__What is expected__: Scan the records below for the line with "Términos y condiciones" and the line with "Envíosperros.". Repeat those two lines and every line between them exactly, and nothing else.

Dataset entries
§ §

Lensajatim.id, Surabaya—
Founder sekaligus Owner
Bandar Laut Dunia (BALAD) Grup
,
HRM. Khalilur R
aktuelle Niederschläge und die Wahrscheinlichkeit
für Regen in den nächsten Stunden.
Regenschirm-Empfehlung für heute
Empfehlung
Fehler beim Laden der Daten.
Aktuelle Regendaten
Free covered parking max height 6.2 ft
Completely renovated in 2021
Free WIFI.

§ §

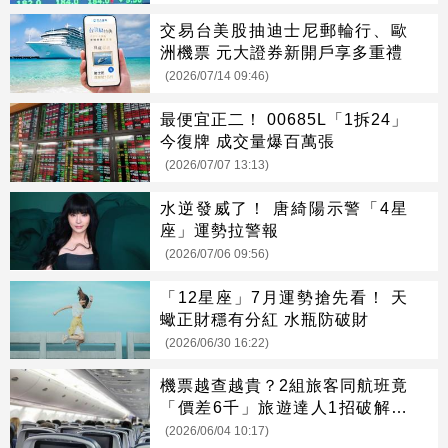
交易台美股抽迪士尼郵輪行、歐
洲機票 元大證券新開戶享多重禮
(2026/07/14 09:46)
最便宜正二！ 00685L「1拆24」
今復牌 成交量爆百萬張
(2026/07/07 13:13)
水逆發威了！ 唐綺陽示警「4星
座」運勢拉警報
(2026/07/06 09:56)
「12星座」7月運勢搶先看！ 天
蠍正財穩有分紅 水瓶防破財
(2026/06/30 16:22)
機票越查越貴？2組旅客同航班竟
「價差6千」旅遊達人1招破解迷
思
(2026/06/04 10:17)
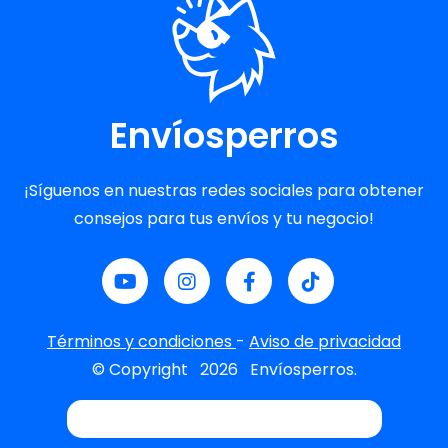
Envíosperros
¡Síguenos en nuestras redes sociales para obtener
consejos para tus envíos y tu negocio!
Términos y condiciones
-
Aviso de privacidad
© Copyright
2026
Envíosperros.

§ §

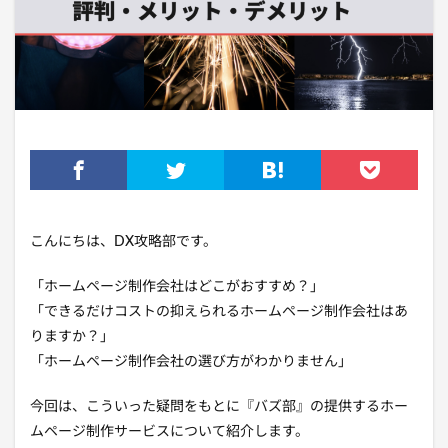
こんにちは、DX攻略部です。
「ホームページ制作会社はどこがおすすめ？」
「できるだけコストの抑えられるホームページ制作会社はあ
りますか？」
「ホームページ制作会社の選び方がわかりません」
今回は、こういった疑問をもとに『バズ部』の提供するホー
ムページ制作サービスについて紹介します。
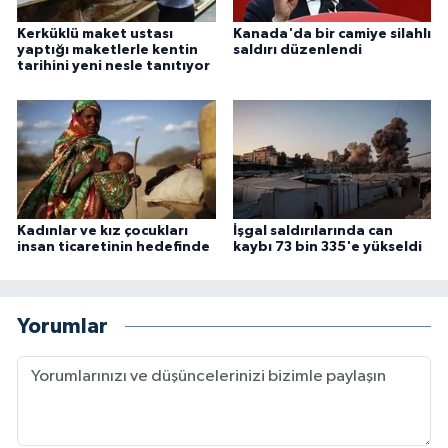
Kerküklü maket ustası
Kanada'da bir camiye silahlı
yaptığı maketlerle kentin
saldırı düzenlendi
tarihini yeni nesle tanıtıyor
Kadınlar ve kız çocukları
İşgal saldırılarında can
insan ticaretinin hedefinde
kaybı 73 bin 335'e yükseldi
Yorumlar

§ §

__Exercise output__:
Términos y condiciones
-
Aviso de privacidad
© Copyright
2026
Envíosperros.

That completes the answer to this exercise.